Cornettoninja · 06/04/2022 15:14

So you’re agreeing it’s a worthwhile exercise to communicate with your MP @theemperorhasnoclothes?

Without people being prepared to stand alongside those who are being harassed and publicly agree with them then the conversation is led by those who are prepared to stand by their opinion openly. Candidates, waving any colour flag, will base their decisions to either reconsider their opinion or state an existing one openly with support in mind. They’re human and see the same people taken down on social media, why would they risk the same for a stance they’re otherwise unaffected by, or at least perceive they are of the people claiming to oppose this don’t offer support for them taking the same stance?

theemperorhasnoclothes · 06/04/2022 18:41

Yes, I agree Cornetto but I think different women will have different levels of ability to speak up.

A single mother supporting her children on her own, with no savings, no back up wealth, working for a woker than woke University really can't afford to speak up publicly. Look what happened to Maya.

I think many women don't speak up because of not wanting those making rape and death threats to target their kids.

I watched a Posie video the other day and she said something about the personal cost to her and to her family - it was something along the lines of this being greater than anyone knows. She's also said that her relative financial security is part of the reason why she can do what she does. She is a very, very brave extraordinary woman with a very brave family supporting her. Apart from anything else, you'd need to have your families consent (in my opinion) before developing a public profile on this because it's going to affect them too given the evidenced level of threat from TRAs.

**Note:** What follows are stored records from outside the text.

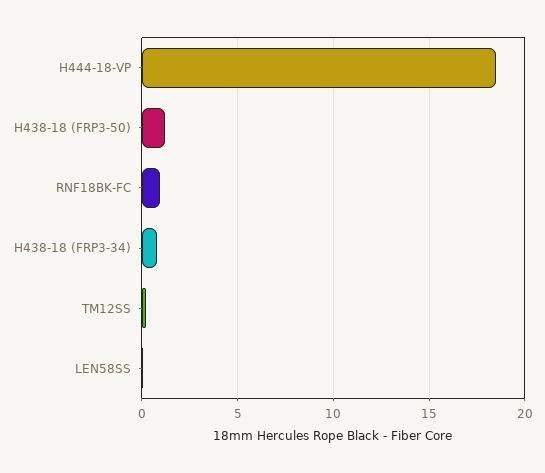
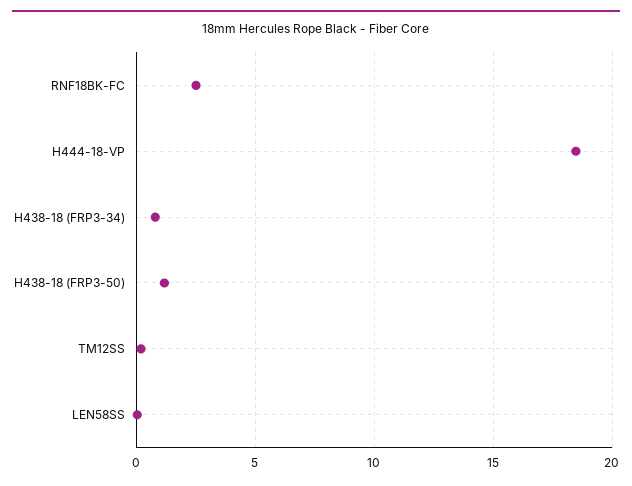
  {
    "H444-18-VP": 18.5,
    "H438-18 (FRP3-50)": 1,
-   "RNF18BK-FC": 1,
+   "RNF18BK-FC": 2.5,
    "H438-18 (FRP3-34)": 1,
    "TM12SS": 0,
    "LEN58SS": 0
  }

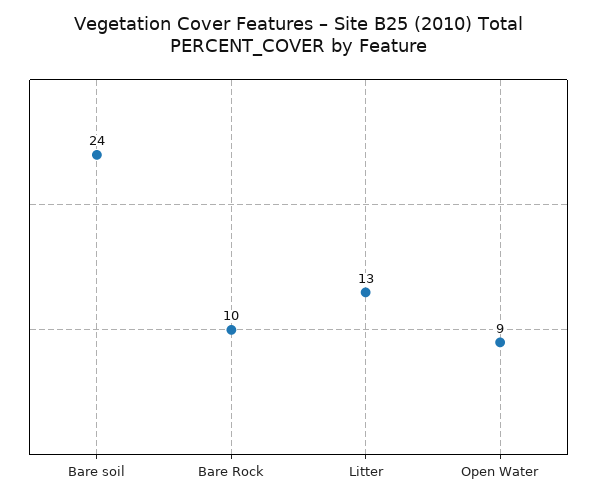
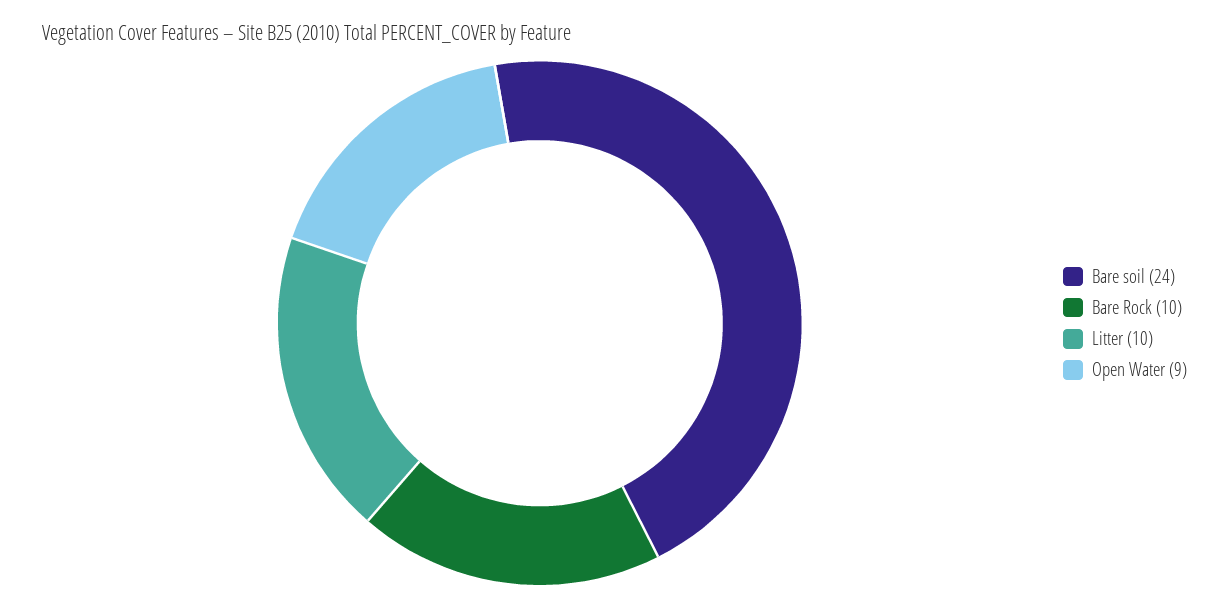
  {
    "Bare soil": 24,
    "Bare Rock": 10,
-   "Litter": 13,
+   "Litter": 10,
    "Open Water": 9
  }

And actually I do think MPs (Labour and Lib Dem and Green) have an obligation to speak up when others don't. They are publicly elected officials who make laws. They have an obligation to not just go along blindly with an ideology that makes no rational sense, is not evidence-based, and harms 50% of the population and undermines safeguarding for children. I don't think it's ok for an MP to keep under the radar in the way that many normal women are doing - because they have real power given to them by the electorate.